The devil is in the detail: effective design for optimal performance
The behavior of composite materials, that in a broad sense are a novelty for industrial production, is difficult to predict. Structural behavior, thermal behavior, fatigue behavior, flexural strength, or any other parameter require dedicated modeling.
In addition, manufacturing complexities are such that novice users run the risk of manufacturing a product that unexpectedly turns out to be different from the one that was designed.
It is paramount to achieve optimization goals within a set of pre-determined constraints with reliable — and compatible — tools and technologies developed to work together.
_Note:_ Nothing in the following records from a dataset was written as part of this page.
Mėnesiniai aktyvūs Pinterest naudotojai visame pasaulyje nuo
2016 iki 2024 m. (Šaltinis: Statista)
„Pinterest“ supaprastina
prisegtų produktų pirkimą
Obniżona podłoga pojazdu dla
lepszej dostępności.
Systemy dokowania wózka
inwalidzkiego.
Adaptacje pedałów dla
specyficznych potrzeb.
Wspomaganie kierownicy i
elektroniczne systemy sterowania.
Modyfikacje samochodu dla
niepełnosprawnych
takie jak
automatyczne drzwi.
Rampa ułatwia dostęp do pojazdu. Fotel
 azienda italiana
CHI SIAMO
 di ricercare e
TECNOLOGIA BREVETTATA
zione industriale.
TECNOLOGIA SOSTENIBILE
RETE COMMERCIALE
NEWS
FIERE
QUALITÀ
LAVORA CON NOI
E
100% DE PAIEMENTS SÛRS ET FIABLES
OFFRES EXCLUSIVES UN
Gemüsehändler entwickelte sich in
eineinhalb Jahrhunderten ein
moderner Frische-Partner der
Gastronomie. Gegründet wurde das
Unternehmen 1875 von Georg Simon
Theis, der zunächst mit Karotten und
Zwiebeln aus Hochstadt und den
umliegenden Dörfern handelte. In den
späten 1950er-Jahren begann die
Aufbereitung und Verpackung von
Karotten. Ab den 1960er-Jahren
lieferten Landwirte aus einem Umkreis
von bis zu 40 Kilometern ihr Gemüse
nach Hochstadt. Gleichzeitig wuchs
Formflow is now designed to export files compatible with the Anisoprint proprietary slicer — Aura, thus facilitating advanced materials design. Users do not need to know the geometry of the model to achieve their goals, only the target parameters. Thermal resistance, strength, stiffness, weight, sustainability, and even time and cost of production are parameters that can be mapped in Formflow to calculate the optimal shapes and properties and supplemented with detailed graphs, showing clear dependencies between competing parameters such as mass and displacement and highlighting the most favourable trade-off. Once the model is optimized, it is fed to Aura to prepare for printing
See how time and cost vary with mechanical properties
We conducted a testing for optimization of internal structure of a continuous fiber reinforced part. Below you can see an aircraft chair support layer by layer designed to be light weight and withstand sufficient loads.
Reinforcement pattern exported from formflow to Aura
The darker areas indicate a more dense lattice that reinforces the most loaded regions.
Naturally, the more dispersed grid here fills the areas that carry less load: thus we do not waste material by over-reinforcing them. Using the optimal amount of material leads to reducing printing time, less material waste and reduced costs.
It is peculiar how a simplistic detail starts to resemble natural structures once we see how boundary conditions really work. The sophisticated pattern of lattices (they function as multimaterial here) gives an exhaustive reason why we need reliable software for composite materials design to make the most of continuous fiber 3D printing.